Temple in Changhua County, Taiwan

Wanggong Fuhai Temple (王功福海宮 (Wánggōng Fúhǎi Gōng)) is a temple located in Wanggong, Fangyuan Township, Changhua County, Taiwan. The temple is dedicated to the sea goddess Mazu.

== History ==
Like most coastal villages, Wanggong had a small temple dedicated to Mazu to pray for the protection of its fishermen. In 1812, Yang Gui-sen, a Qing Dynasty official serving as the Changhua County magistrate, visited Changhua County's coast. When Yang reached Wanggong, he noticed that Wanggong sits in a place with good feng shui and called for a larger Mazu temple to be built, hence the origin of Fuhai Temple. When Yang was returning to mainland China, only the main hall of Fuhai Temple was completed; Yang instructed that any further construction must be overseen by another government official. In honor of Yang, Fuhai Temple was left untouched, and fell into disrepair.
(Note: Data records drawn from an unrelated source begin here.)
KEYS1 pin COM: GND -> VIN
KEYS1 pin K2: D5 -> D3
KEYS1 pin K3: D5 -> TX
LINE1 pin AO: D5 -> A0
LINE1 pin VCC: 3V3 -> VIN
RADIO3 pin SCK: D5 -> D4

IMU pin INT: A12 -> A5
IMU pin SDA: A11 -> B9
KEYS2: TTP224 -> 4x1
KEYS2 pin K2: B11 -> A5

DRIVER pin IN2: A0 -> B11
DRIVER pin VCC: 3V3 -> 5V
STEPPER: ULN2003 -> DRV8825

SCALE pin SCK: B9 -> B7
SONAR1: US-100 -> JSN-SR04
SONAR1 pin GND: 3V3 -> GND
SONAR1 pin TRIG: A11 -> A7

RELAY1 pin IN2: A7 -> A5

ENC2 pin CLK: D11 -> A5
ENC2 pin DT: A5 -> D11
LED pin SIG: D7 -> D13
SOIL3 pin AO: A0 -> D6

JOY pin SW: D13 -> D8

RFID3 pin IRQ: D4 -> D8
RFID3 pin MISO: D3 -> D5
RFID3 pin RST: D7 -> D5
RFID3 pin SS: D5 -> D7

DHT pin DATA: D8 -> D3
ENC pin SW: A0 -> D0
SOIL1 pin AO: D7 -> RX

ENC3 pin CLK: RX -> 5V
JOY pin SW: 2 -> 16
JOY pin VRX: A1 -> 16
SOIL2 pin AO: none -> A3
In 1958, Wanggong residents petitioned for Changhua County's governor Chen Xi-qing to refurbish the temple, which he agreed and attended the groundbreaking ceremony. According to legend, immediately after the ceremony, Wanggong's milkfish production unexpectedly surged. The villagers believed that Mazu had blessed the town and donated money into Fuhai Temple's reconstruction, and the project was completed in a year.

== Architecture ==
Fuhai Temple is divided into a main hall and a rear hall. Mazu is seated in the main hall accompanied by her guardians Qianliyan and Shunfeng'er. The rear hall is three-stories tall that includes altars for Guanyin, the Eighteen Arhats, and the Jade Emperor, as well as lodging for visiting pilgrims.

== Traditions ==
Fuhai Temple's celebrates the annual Wanggong Fireworks Festival (王功漁火節), which is the biggest event of the year in Wanggong. The festival's dates are determined by Mazu through poe divination in the temple, and the temple grounds is one of the host sites for various events throughout the festival.